In 2018, almost a third of brands in the sample had shifted to the 4-5g category (and thus coming in just below the lower tier of the levy) while the number of brands in the 8g plus category had dropped substantially.
“UK calorie consumption from the 100 leading brands in our data has reduced from around 23bn calories per week prior to the announcement of the levy, to roughly 15bn per week at the beginning of 2020: our analysis demonstrates that of this 8bn calories per week reduction, 5.9bn, or approximately three quarters, are attributable to the UK SDIL.
“Extrapolating to the full market and stripping out the effects of a long-term trend in consumer preferences for low calorie products, we estimate that the levy is directly responsible for a reduction of about 6,500 calories per year per head of current UK population. We show that most of the calorie reductions happened in fact before the implementation of the levy as a result of a supply-side response where manufacturers reformulated their products to contain less sugar, consequently avoiding the levy entirely.”
What about drinks that didn’t reformulate?
Some high sugar drinks – notably in the cola and energy drink segments - full-sugar variants continued did not change their recipe or sugar content. With the levy passed on to consumers, prices went up. In fact, for colas, the price was over-shifted and went up more than the amount of tax added.
Despite considerably higher prices, demand for levied energy drinks did not fall. Levied cola, however, saw a 'substantial' volume reduction.

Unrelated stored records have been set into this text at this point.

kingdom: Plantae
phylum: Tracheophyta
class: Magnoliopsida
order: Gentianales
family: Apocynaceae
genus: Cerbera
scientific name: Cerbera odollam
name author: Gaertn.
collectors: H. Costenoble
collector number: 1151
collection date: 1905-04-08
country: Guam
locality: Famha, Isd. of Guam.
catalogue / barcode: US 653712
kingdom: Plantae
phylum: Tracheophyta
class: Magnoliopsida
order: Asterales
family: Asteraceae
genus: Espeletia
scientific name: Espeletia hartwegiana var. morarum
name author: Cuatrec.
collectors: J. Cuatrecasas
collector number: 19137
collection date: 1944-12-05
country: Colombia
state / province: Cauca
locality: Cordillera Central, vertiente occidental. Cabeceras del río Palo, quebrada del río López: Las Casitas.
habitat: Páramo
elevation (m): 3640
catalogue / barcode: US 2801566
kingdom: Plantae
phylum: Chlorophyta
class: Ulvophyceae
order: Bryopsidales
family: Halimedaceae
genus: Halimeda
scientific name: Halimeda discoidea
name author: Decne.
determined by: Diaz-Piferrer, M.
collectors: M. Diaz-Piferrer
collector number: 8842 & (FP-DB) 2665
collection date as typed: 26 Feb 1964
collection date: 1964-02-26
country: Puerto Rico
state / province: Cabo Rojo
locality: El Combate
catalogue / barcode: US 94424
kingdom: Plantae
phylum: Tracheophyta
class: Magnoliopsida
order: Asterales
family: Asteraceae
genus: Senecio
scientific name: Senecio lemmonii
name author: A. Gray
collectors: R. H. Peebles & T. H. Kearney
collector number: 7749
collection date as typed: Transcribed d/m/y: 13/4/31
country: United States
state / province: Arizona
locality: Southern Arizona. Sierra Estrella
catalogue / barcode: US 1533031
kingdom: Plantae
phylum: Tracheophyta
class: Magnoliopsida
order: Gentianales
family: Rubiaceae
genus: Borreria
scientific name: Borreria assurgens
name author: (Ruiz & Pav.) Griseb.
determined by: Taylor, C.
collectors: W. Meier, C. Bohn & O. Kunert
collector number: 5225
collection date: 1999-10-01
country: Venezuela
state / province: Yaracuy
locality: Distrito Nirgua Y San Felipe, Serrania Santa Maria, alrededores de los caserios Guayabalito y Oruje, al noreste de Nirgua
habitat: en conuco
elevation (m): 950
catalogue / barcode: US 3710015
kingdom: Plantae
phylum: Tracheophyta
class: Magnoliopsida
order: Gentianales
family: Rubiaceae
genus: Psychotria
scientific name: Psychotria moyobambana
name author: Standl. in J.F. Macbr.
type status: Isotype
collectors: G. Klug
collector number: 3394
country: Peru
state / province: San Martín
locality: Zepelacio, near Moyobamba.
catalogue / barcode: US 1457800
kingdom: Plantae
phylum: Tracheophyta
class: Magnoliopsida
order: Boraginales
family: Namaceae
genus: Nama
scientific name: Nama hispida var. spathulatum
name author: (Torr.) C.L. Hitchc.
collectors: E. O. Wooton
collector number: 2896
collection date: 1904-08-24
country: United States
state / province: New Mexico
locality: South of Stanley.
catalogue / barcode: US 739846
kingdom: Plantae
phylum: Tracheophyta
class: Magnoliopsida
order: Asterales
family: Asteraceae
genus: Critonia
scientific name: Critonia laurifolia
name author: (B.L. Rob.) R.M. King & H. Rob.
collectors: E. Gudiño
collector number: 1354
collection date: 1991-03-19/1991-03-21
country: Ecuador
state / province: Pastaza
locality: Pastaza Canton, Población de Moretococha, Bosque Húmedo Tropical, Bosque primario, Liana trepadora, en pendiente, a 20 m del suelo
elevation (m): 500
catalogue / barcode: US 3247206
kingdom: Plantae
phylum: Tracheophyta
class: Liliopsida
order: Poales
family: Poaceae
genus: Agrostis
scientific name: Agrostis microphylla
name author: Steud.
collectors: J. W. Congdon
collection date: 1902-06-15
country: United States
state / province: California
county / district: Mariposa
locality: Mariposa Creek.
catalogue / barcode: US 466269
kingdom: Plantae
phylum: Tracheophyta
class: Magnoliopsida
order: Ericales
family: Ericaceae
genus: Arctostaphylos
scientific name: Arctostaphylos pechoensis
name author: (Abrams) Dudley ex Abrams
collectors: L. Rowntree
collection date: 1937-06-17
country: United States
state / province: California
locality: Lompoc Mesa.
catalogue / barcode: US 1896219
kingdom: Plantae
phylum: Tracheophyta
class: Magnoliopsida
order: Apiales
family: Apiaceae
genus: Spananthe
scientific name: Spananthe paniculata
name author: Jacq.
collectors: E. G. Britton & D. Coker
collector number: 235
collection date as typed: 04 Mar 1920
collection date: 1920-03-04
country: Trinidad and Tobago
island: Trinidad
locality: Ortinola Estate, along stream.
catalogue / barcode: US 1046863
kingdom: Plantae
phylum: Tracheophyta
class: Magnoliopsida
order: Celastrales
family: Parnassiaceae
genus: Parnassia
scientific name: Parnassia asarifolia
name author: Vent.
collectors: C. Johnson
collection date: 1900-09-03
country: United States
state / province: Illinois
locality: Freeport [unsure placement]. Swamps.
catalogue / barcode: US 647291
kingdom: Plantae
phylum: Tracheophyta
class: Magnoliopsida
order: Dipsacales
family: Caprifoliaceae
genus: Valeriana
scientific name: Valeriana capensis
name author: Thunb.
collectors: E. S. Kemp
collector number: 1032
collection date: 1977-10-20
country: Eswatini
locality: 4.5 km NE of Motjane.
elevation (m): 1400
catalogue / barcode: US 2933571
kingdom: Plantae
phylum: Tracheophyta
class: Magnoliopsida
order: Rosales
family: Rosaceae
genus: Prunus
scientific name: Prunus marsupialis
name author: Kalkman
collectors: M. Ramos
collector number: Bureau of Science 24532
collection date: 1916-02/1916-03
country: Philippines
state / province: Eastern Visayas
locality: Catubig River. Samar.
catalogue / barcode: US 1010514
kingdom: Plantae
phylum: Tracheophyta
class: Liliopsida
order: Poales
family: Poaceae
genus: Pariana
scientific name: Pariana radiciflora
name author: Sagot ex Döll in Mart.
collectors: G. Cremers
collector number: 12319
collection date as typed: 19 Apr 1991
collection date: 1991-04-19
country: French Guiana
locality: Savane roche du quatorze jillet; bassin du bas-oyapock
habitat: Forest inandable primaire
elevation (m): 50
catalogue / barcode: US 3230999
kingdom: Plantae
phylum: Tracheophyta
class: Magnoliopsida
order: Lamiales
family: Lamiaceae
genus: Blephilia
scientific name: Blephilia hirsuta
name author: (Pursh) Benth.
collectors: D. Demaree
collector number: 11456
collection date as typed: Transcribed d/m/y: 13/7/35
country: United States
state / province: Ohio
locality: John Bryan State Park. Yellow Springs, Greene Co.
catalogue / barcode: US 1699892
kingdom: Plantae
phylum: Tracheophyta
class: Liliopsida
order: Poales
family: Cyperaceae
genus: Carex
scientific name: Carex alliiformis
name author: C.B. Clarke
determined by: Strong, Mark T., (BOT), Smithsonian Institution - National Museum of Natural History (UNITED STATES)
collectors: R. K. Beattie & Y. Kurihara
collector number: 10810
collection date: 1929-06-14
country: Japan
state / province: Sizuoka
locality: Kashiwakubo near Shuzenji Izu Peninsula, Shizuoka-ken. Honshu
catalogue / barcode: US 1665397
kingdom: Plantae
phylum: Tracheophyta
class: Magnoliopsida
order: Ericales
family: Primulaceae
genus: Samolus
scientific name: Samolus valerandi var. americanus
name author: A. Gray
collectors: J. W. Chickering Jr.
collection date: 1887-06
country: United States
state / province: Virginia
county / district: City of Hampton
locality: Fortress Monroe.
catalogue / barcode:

It’s not about the money, money, money…
The more drinks that reformulate and reduce sugar, the less revenue is received from the tax. In the UK, it appears the industry reformulated to a greater extent than expected.
When the UK Treasury announced its plans for the SDIL in 2016, it estimated that the tax would raise about £530m per year, all of which was earmarked to help tackle the obesity crisis in schools by way of providing healthier meals and support for school sports. In 2019/20, levy revenue amounted to just £33m.
“The UK case shows that if reductions in calorie intake from soft drinks are the main policy goal, these can be achieved by a tax structure that is tiered, sets a clear target sugar level below which the tax can be completely avoided, and is announced well in advance of its implementation,” conclude the authors.
“This provides both the incentive and opportunity for brand owners to reduce the sugar content of their drinks.
“In the case of the UK, a sufficiently mature soft drinks industry that was already moving in the direction of lower calorie drinks had the skill and supplier relationships to respond to these incentives and provided lower calorie versions of their products that satisfied consumer tastes. Policy makers who consider expanding similar levies in other geographies or product categories should be aware of these conditions under which tax incentives can act as a catalyst for calorie reductions.”
South Africa sugar tax also prompted reformulation ahead of implementation
The study into the UK’s sugar tax finds that much reformulation was done before the levy was introduced.
A similar effect was seen ahead of the introduction of a sugar tax in South Africa, noted a study in The Lancet earlier this year. The authors said the announcement of a tax in June 2016 prompted sugar-content reduction by volume and other strategies such as downsizing packaging. They also suggested the announcement prompted greater awareness among consumers of their sugar intake.